Requisitos das tarefas
1. No texto sobre a vacina contra a covid-19, quantas pessoas de Santa Inês retornaram para a segunda dose?
2. Por favor, prossiga com o texto sobre a vacina contra a covid-19 a partir do ponto em que ele termina.

Bloco de texto
20 de abr. de 2021

Políticos precisam adotar as mesmas estratégias para se elegeram na difusão da vacina de covid-19


Não sem sentido, a vacina contra covid-19 virou o produto de maior desejo de consumo dos brasileiros (e de pessoas de outras partes do mundo também) na atualidade e um dos assuntos mais debatidos nos veículos de comunicação, redes sociais, parlamentos, nos lares, bares e outros lugares onde ainda e consentido juntar pelo menos cinco pessoas, pois, afinal de contas, somente ela, por enquanto, parece oferecer segurança a quem pretende vencer os efeitos da pandemia que assusta o mundo.

Chama atenção e desperta curiosidade, portanto, verificar-se que, apesar de todo esse debate e os apelos para que as pessoas se imunizem, uma expressiva quantidade de doses do imunizante ainda esteja sem aplicação ou então aplicada de forma indevida, mas de qualquer jeito utilizada de forma não adequada. 

Nesta terça-feira (20), por exemplo, dois relatos extraídos da imprensa despertaram ainda mais curiosidade e apreensão:

Na TV Mirante foi noticiado que no município de Santa Inês, das 8 mil pessoas que tomaram a primeira dose, apenas 3 mil retornaram para a segunda, ou seja, cerca de 5 mil vão continuar desprotegidas, e o pior: não há o que fazer com as sobras que estão a espera dos seus donos, mas poderiam servir para imunizar pelo mais 2,5 mil pessoas com duas doses.

Na Rádio Nova FM, no programa Nova Manhã, um dos melhores jornais da radiofonia maranhense, uma pessoa liga em tom de desespero porque havia tomado conhecimento que nesta quinta-feira (22) começa a vacinação de quem tem 61 anos e ele somente agora foi se dar conta de que, com 62, já deveria estar vacinado, mas perdeu a data, o que não impede de se imunizar, que fique claro.

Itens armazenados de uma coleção
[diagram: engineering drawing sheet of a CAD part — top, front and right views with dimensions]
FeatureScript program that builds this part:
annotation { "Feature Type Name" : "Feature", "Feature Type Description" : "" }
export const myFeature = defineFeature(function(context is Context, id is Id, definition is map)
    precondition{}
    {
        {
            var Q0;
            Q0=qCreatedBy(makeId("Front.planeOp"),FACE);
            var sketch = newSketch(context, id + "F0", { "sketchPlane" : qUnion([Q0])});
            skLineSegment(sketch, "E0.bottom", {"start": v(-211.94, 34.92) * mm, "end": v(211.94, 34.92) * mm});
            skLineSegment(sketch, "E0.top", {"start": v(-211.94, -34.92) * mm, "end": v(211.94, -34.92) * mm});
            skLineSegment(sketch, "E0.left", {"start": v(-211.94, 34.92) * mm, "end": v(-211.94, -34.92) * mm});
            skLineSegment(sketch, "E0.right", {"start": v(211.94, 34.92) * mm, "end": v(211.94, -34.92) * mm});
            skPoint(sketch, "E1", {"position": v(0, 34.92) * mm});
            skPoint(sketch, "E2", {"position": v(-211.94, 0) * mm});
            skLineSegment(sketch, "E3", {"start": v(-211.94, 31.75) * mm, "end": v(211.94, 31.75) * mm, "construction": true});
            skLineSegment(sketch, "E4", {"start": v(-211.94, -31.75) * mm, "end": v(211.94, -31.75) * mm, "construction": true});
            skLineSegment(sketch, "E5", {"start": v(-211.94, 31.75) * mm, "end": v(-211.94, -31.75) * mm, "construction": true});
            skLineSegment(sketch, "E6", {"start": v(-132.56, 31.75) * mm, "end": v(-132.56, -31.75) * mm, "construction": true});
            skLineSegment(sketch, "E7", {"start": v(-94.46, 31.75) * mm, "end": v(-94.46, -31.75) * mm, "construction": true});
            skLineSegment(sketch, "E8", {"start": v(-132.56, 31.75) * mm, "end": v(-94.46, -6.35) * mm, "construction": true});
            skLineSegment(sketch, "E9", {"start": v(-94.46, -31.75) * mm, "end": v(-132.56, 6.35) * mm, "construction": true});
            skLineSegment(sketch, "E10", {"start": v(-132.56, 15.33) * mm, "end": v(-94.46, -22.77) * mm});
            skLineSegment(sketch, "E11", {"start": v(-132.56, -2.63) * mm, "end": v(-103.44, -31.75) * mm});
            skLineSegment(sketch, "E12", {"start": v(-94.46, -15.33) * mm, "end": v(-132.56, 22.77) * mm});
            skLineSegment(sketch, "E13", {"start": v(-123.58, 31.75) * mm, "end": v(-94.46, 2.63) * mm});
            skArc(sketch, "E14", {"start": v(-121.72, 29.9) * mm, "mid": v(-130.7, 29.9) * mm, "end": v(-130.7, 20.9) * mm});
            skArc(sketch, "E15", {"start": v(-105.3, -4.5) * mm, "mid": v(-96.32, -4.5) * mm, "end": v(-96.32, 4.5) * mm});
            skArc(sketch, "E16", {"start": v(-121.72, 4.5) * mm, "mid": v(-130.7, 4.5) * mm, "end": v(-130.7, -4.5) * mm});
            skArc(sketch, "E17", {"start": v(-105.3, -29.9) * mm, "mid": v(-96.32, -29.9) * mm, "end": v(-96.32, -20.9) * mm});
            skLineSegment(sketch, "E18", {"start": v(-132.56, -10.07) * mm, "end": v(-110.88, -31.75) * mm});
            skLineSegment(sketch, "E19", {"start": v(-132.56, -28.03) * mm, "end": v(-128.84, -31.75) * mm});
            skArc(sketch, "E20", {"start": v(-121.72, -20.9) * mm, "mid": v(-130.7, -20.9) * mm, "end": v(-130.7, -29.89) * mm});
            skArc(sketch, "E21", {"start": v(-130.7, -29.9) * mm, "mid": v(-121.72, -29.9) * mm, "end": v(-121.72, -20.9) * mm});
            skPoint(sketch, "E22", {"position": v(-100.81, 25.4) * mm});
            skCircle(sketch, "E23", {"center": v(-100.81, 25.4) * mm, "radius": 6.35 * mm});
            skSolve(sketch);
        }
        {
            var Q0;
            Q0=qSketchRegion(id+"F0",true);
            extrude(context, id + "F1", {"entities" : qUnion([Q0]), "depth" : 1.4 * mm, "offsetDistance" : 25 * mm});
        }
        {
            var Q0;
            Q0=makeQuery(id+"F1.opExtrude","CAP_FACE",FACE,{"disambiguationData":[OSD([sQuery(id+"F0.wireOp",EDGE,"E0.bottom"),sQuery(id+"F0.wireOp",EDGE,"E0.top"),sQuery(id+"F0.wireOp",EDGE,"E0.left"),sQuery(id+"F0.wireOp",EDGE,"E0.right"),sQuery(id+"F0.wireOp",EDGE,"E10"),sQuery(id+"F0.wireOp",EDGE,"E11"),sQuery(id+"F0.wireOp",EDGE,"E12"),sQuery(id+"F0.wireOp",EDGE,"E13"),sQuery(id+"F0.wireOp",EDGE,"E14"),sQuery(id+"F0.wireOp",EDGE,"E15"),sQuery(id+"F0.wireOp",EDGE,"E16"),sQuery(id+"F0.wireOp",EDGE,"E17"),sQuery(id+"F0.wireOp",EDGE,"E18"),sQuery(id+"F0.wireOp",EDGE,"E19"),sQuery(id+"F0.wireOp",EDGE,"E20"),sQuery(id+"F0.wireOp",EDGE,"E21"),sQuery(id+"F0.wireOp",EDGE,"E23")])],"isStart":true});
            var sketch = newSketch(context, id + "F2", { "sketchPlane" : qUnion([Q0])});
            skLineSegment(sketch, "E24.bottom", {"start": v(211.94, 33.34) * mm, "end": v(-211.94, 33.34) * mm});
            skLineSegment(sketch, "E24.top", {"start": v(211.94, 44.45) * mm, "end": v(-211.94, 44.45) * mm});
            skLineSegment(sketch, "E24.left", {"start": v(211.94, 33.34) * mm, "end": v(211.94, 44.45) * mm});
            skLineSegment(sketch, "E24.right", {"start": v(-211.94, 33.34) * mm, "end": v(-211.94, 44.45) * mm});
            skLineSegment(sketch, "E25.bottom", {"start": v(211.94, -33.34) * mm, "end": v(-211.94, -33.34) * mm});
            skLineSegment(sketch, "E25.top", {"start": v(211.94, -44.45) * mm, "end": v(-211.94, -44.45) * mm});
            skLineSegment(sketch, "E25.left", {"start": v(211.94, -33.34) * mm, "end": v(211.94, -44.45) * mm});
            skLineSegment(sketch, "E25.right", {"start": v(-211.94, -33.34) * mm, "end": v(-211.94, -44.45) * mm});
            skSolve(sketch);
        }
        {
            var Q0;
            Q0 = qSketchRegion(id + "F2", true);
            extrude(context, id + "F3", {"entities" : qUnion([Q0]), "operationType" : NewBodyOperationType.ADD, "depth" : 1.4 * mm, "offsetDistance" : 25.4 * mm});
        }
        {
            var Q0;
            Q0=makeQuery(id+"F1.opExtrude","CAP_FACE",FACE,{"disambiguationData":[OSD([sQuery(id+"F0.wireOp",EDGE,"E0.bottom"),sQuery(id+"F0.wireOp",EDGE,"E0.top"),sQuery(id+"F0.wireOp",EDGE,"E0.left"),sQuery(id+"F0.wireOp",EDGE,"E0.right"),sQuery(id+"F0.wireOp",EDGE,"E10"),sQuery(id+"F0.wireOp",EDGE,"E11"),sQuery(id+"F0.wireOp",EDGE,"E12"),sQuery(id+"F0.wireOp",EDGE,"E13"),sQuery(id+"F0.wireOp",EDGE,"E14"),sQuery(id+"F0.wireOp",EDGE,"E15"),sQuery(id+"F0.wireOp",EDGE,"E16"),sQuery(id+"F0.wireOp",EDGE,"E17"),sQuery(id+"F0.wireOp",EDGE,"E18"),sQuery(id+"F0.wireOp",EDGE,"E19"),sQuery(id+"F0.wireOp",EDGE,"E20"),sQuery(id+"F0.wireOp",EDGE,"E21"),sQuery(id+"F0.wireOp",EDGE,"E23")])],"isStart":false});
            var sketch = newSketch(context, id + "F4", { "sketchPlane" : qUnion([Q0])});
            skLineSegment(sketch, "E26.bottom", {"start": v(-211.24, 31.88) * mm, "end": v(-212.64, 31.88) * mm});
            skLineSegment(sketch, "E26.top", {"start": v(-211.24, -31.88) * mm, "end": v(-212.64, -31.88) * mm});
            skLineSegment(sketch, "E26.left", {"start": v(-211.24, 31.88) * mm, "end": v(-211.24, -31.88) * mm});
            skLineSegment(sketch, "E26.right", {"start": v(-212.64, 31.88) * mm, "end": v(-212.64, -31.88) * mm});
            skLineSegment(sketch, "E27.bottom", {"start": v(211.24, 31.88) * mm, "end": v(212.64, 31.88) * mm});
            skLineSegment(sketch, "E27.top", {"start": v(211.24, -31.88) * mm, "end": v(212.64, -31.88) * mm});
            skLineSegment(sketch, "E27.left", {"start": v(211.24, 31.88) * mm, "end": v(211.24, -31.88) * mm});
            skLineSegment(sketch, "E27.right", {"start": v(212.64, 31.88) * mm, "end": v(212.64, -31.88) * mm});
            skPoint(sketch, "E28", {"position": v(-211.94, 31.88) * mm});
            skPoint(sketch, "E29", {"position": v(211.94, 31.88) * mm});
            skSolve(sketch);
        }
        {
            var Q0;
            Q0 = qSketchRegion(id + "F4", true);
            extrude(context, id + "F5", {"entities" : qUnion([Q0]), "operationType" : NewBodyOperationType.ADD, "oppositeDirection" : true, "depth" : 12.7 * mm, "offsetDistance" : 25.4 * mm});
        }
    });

Respostas das tarefas
1. Apenas 3 mil, das 8 mil que tomaram a primeira dose.

2.
Esses dois fatos a mim parece retratarem a deficiência das autoridades em se comunicar com a população, pois, ao que tudo indica, estão apostando mais em redes sociais e outros meios de comunicação pela internet, veículos tradicionais do que na comunicação direta com a população, ou seja, muita gente está deixando de se proteger por puro desconhecimento.

Se os políticos depois de eleitos lembrassem como fazem para chegar onde estão certamente haveria menos ocorrências desses fatos, pois quando estão em campanha entram nos bairros a pé ou motorizados, invadem casas, usam carros de som, bandeiras, panfletos, botam gente nas rotatórias e tudo o mais que for necessário para que seus nomes e números fiquem bem fixados na memória do eleitor.

Ora, se as administrações municipais estivessem realmente comprometidas com esta causa de segurança sanitária, poderiam usar pela menos parte desse tipo de estrutura de campanha eleitoral na campanha pró-vacina, e até mesmo quem é adversário poderia tirar proveito disso, levando mensagens de porra em porta, alertando sobre o calendário da vacina, indicando os lugares da vacinação, prazo de retorno etc. Não precisa, basta um carro de som e blitz em terminais de integração, rotários etc.

Refaçam, excelências, os caminhos percorridos antes de se tornarem autoridades e deem uma chance à vida!